Monday, December 8, 2003

Gore to endorse Dean

Who-wah! What a power play. Or, is this a mistake?
One of the great things about the Dean effort so far is that the bulk of the support is pretty anti-establishment. He has brought thousands of people who aren't normally involved in politics into the process. This is a good thing for the candidate. But what would happen if all those people became discouraged? If they see the campaign shift, the insiders come aboard, and the candidate lose spark as he starts to play it safe. What are these people going to do when Dean eventually shifts to the center - or even to the right - in an effort to appeal to the moderate masses?

The Boston Phoenix's Dan Kennedy had a whole slew of reaction from different viewpoints on the Web: ["Gore's revenge"].
Here is some of the reaction from the other candidates:

Joe Lieberman: "I was proud to have been chosen by Al Gore in 2000 to be a heartbeat away from the presidency -- and am determined to fight for what’s right, win this nomination, and defeat George W. Bush next year. I have a lot of respect for Al Gore -- that is why I kept my promise not to run if he did. Ultimately, the voters will make the determination and I will continue to make my case about taking our party and nation forward."

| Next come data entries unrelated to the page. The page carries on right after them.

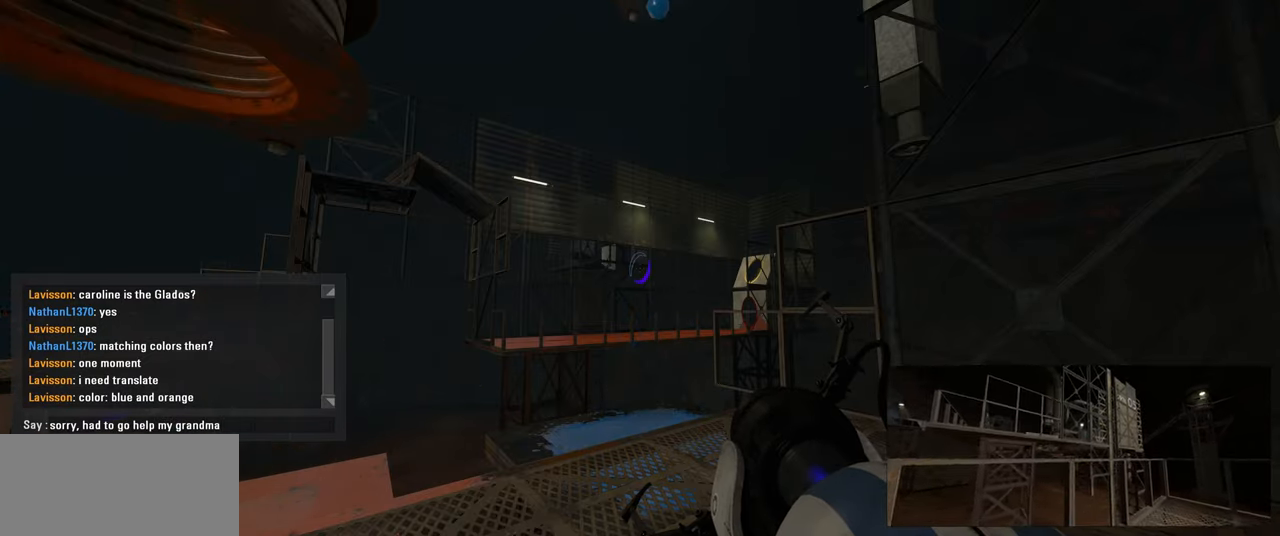
{"keys": [], "mouse": [], "events": [[34, "space", "down"], [134, "space", "up"]]}
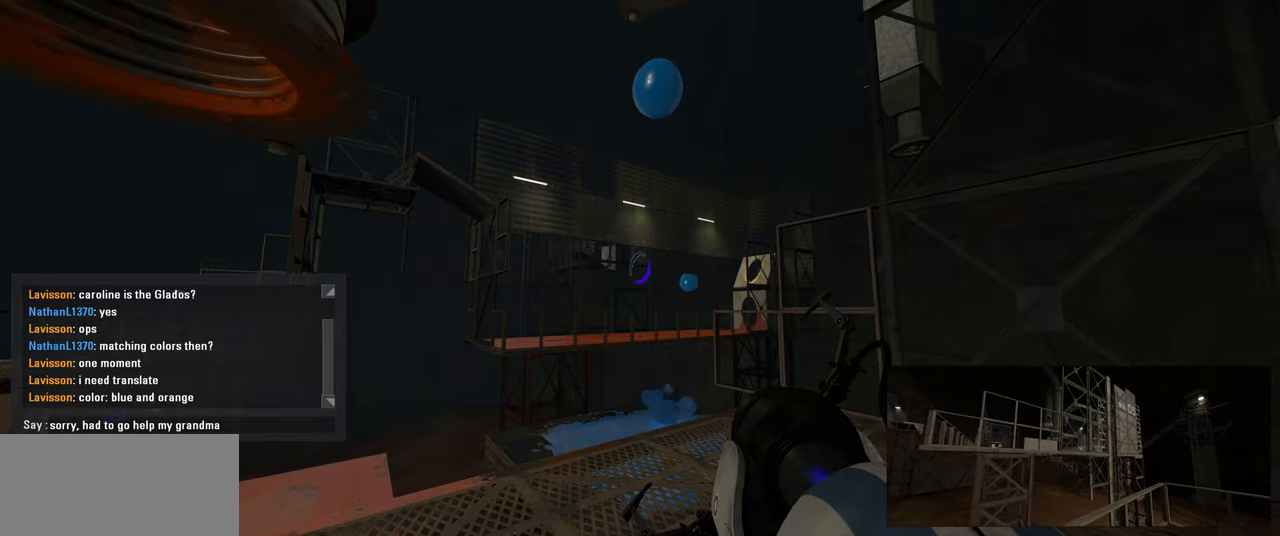
{"keys": [], "mouse": [], "events": [[100, "w", "down"], [250, "a", "down"], [333, "w", "up"], [400, "a", "up"]]}
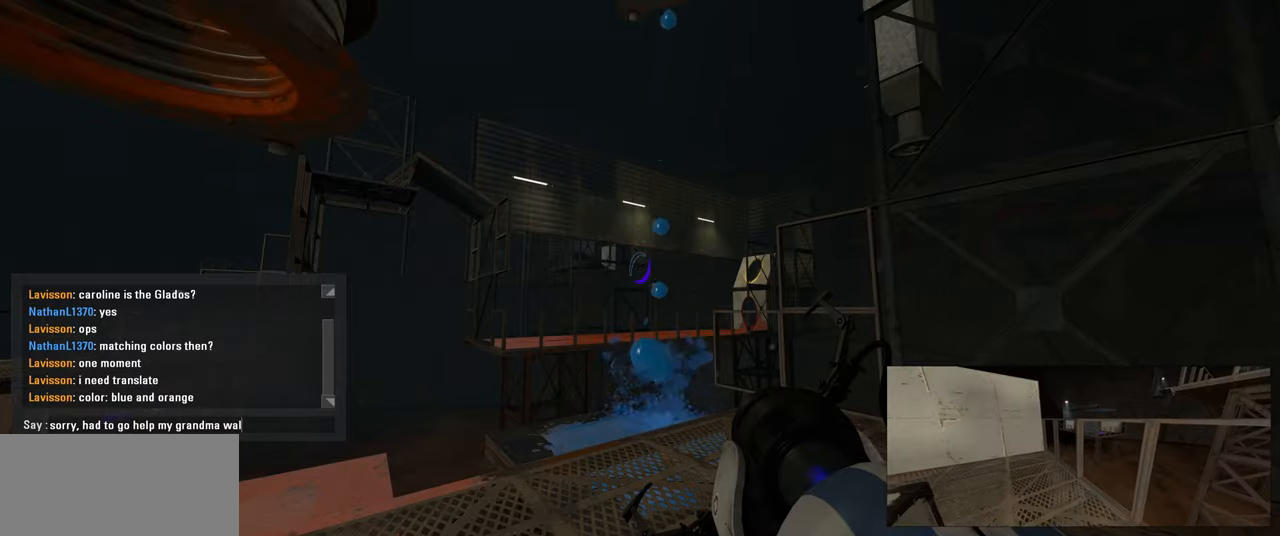
{"keys": [], "mouse": [], "events": []}
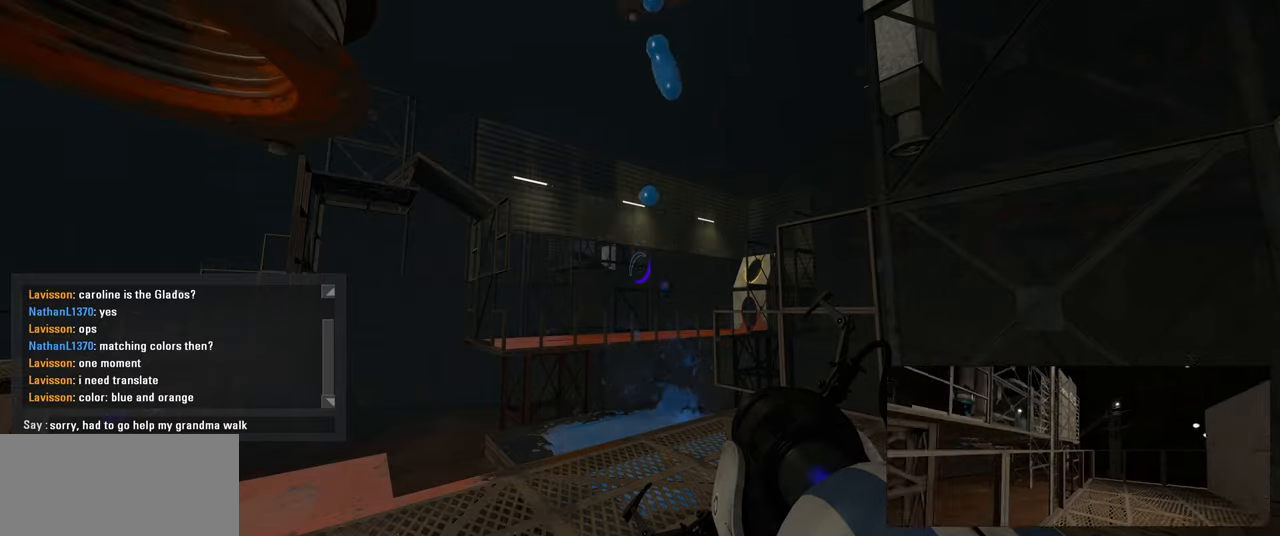
{"keys": [], "mouse": [], "events": []}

John Kerry: "I respect Al Gore. I worked with him in the Senate, and I endorsed him early in his hard fought campaign for the presidency four years ago. But, this election is about the future, not about the past. I have the experience and the vision to reverse George Bush’s radical agenda and put America back on track on my first day in office. This election will be decided by voters, across the country, beginning with voters in Iowa."

Dennis Kucinich: "Al Gore's endorsement of Howard Dean is further evidence that the only electable candidates in this race are the ones who opposed the Bush administration's illegal and unjust war in Iraq. Candidates who chose to stand with George W. Bush in the most consequential vote of the last decade will continue to struggle as the casualties and cost of our misadventure in Iraq escalate.
To the surprise of some in the media, the list of candidates who will soon struggle over their record on the war and occupation will include Dr. Dean himself. In fact, a new flyer mailed out by the Dean campaign in Iowa raises concerns about a pattern of misrepresentation. Because the honesty of the administration will be a major issue in the coming election, it is essential for any potential Democratic nominee to try to be straightforward. A close inspection of the factual record reveals that Dr. Dean, during the buildup to the War on Iraq, spoke in favor of preemptive war. He said unilateral action might be unavoidable. Once the war started, he declined to challenge the President's actions. After the invasion, Dean called for a NATO-led effort and said 'A democratic transition will take between 18 to 24 months, although troops should expect to be in Iraq for a longer period.' Throughout the course of the occupation he said we're 'stuck' in Iraq and 'cannot leave.' On various occasions, including the presidential debates in New York and Phoenix, Dr. Dean supported spending another $87 billion on the occupation. On other occasions, including the most recent debate, Dean claimed to have opposed the $87 billion. The news media has chosen to ignore the obvious frequent discrepancies in Dr. Dean's public statements. I led the effort in the House of Representatives last year that challenged the Bush Administration's march toward war. Other presidential candidates also opposed the war. Dean ran television ads in New Hampshire last month claiming that his opponents had all supported the war and implying that he had opposed the increased spending. After I protested, he publicly recanted at an AFL-CIO meeting in New Hampshire and then stopped running the ads. Dean's new flyer says in bold at the top: 'Only Dean Opposed the War from the Start.' The flyer begins with the line 'Newsweek calls it "Bush's $87 Billion Mess."' The flyer claims that Dean has a plan for Iraq that differs substantially from President Bush's policies. We as Democrats running against a president who has taken us into a fraudulent war must not distort the records of our opponents if we are to challenge Bush on the issue of integrity. The media has an obligation to ask Dr. Dean to explain his mailing in Iowa."